# E-Scrap suppliers?



## Flakes (Nov 21, 2017)

Hey guys, I’m looking for a reliable supplier, I work a normal job so my business would be normal I buy you supply good deal? If not any hints as to where I can find a consistent amount of e scrap or processing materials? I saw this video where they had 150 KGs, who has that laying around and how much is it. I want some!

Also I hope I’m not breaking rules by asking for a direct seller, but I wanna make me some bricks ya,ll :mrgreen:


----------



## Flakes (Nov 21, 2017)

Sorry boot the multiple post...


----------



## jimdoc (Nov 21, 2017)

You need to study the forum to know what to do with what you are looking for.
As well as all the safety concerns and waste disposal.


----------



## kernels (Nov 21, 2017)

If you have money to buy large quantities of E-waste, you should probably just buy the Gold directly ? 

Processing 100kg batches of E-waste is essentially a full time job, one that probably pays less than McDonalds.


----------



## anachronism (Nov 22, 2017)

If it pays less than Mcfilth, then you're probably doing it wrong but yes Kernels thats a good point - certainly for those at the beginning of the journey.


----------



## Flakes (Nov 22, 2017)

jimdoc said:


> You need to study the forum to know what to do with what you are looking for.
> As well as all the safety concerns and waste disposal.


Thanks for the concern, I’m becoming well versed in chemical awareness, ive got contengency plans for accidents once I get chips, all I need is the chips. Of course I have access to a chemical waste dump. And will purchase a hazard can. I’m a perfectionist. “I just need chips”


----------



## Flakes (Nov 22, 2017)

anachronism said:


> If it pays less than Mcfilth, then you're probably doing it wrong but yes Kernels thats a good point - certainly for those at the beginning of the journey.


Totally agree, like most things a small scale the return may be barely noticeable but as time goes on I’d like to buy a lot of land and process like 300 kg ina week. Can you imagine... but I’m still wondering where I can get some chips... any suggestions?

» Supplied records
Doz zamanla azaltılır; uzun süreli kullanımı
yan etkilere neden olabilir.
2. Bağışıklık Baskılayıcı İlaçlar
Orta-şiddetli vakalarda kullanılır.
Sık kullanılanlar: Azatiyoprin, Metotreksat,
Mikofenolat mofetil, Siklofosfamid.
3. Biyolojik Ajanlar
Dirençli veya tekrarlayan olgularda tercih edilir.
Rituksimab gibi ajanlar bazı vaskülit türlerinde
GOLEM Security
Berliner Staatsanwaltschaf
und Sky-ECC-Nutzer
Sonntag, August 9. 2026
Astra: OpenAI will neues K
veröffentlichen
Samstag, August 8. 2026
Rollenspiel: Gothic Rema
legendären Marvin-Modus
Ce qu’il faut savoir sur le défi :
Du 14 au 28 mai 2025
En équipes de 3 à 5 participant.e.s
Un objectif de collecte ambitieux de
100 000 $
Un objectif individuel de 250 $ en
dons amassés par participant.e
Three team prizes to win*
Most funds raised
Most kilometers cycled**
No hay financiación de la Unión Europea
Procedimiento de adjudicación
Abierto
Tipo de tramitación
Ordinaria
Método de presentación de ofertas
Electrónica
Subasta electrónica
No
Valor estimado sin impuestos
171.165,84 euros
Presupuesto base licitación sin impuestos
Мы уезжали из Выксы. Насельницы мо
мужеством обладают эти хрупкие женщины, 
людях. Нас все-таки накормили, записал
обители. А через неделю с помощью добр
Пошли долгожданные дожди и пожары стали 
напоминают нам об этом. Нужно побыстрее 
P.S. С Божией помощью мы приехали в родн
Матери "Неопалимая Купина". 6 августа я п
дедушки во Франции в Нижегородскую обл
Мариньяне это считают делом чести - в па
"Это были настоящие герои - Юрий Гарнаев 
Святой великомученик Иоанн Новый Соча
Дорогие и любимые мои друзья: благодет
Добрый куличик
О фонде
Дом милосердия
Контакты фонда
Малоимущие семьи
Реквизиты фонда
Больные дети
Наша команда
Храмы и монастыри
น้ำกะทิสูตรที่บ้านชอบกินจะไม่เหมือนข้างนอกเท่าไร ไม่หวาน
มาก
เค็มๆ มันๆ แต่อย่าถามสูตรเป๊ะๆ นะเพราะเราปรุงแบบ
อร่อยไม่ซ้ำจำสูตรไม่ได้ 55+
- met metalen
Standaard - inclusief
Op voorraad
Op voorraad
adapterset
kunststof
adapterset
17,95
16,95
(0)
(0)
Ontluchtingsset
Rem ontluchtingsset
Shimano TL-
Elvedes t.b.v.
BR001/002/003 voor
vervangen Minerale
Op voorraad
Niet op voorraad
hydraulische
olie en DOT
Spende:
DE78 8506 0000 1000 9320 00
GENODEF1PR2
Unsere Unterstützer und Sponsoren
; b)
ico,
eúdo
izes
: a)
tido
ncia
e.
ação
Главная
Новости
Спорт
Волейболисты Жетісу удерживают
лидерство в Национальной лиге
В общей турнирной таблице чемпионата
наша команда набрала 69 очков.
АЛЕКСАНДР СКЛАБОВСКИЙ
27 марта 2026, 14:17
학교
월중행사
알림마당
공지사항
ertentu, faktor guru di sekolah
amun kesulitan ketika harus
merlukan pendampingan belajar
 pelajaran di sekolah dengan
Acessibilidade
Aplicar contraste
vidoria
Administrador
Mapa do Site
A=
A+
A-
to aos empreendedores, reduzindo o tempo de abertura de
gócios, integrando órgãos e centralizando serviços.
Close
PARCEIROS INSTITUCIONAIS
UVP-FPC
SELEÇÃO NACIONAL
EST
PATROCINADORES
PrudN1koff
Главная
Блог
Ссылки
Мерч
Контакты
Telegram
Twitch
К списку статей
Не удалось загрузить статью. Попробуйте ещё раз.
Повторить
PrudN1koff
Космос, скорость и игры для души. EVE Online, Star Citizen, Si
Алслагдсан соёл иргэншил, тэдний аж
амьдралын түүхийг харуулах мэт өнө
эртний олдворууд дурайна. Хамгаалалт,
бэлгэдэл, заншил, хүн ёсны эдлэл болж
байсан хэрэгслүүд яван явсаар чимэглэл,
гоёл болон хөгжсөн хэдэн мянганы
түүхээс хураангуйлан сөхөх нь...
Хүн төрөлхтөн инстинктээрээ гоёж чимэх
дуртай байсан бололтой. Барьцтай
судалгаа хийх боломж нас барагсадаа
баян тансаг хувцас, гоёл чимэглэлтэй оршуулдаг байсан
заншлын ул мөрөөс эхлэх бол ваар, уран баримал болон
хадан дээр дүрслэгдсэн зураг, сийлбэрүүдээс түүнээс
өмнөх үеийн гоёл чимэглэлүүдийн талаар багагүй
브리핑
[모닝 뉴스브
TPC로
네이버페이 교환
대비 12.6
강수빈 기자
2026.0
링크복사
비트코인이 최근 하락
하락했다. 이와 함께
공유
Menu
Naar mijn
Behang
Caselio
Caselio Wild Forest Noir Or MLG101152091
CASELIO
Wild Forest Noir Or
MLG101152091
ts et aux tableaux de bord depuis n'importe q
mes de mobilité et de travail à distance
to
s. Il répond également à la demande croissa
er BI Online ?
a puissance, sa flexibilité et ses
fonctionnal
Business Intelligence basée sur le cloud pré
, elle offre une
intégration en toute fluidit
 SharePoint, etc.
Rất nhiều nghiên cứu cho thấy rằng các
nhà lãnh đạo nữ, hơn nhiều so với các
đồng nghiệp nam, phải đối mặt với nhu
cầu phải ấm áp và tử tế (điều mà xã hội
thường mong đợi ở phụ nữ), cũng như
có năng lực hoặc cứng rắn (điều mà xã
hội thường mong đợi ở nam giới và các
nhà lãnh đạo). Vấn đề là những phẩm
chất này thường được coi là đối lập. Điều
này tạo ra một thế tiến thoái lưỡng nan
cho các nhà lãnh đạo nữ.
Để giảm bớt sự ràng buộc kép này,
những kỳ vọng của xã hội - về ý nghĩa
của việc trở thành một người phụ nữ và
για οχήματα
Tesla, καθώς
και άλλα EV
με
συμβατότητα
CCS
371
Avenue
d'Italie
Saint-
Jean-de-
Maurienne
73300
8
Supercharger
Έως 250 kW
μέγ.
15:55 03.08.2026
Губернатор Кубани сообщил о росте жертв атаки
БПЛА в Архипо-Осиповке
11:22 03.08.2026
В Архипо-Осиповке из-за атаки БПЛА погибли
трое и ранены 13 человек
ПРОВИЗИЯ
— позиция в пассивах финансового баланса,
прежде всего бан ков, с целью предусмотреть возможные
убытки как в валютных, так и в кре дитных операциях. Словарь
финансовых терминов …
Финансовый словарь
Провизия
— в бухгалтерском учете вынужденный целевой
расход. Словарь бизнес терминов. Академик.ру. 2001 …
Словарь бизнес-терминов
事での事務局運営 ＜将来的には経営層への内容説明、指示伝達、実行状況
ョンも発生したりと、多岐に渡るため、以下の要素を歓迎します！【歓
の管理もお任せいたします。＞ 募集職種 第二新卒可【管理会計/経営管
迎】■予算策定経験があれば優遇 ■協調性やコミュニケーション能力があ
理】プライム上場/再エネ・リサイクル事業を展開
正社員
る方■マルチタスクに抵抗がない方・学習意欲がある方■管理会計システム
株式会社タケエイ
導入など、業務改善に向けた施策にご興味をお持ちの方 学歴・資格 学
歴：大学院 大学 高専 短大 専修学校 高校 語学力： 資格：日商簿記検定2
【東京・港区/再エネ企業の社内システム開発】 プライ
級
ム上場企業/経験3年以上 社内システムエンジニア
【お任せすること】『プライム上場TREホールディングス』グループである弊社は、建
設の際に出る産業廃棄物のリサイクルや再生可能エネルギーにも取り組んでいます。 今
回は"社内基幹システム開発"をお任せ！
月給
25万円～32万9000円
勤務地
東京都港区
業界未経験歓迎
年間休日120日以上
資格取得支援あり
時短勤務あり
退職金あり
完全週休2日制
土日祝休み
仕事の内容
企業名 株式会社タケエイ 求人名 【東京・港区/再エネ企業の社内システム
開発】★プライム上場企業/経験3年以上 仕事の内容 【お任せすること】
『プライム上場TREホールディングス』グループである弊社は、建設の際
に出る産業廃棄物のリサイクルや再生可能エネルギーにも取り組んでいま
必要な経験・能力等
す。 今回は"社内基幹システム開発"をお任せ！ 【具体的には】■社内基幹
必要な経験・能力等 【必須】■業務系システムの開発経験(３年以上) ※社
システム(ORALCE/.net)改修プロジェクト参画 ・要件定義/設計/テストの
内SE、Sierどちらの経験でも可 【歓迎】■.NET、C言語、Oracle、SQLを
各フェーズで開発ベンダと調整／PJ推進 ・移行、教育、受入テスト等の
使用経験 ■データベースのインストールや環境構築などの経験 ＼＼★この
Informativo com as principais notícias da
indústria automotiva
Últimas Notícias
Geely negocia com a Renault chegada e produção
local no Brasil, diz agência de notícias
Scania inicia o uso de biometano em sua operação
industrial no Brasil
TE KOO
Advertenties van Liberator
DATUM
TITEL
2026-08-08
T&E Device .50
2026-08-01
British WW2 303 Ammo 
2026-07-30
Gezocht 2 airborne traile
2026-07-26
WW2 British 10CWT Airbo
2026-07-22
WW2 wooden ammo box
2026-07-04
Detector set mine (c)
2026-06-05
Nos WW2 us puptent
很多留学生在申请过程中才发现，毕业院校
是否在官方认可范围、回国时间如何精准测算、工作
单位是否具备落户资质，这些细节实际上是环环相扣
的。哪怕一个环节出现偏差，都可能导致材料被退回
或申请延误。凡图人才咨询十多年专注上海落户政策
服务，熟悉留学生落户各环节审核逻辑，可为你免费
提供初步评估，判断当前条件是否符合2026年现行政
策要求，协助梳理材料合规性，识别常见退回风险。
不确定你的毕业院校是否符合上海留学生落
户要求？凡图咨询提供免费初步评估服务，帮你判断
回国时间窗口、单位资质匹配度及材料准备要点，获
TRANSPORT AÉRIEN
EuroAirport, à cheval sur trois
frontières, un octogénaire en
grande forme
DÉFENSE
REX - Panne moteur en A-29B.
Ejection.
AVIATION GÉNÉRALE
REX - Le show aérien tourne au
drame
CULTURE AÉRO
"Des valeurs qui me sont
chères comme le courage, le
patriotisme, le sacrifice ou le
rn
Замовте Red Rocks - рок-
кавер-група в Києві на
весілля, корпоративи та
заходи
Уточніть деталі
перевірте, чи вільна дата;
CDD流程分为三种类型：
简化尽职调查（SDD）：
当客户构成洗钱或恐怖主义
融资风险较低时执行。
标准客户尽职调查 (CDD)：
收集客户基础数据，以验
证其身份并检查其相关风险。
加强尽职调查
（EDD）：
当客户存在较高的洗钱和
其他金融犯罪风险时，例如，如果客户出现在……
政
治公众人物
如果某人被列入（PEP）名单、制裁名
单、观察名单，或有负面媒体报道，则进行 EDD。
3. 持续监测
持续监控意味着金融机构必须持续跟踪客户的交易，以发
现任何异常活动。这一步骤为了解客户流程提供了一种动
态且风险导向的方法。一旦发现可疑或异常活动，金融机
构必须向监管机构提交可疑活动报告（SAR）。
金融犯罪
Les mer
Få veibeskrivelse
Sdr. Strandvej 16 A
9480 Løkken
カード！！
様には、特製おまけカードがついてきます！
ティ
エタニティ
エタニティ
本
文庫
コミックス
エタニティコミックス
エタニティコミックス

» Required tasks
1/ Using the e-scrap thread, answer:
(a) How many kilograms did the video Flakes mentions show?
(b) What does kernels say processing 100kg batches of E-waste probably pays less than?
(c) How much does Flakes want to process in a week eventually?
2/ Retype everything in the e-scrap thread from "Hey guys, I’m" down to "I want some!", word for word.

» Answers
1/
(a) 150 KGs
(b) McDonalds
(c) About 300 kg

2/
Hey guys, I’m looking for a reliable supplier, I work a normal job so my business would be normal I buy you supply good deal? If not any hints as to where I can find a consistent amount of e scrap or processing materials? I saw this video where they had 150 KGs, who has that laying around and how much is it. I want some!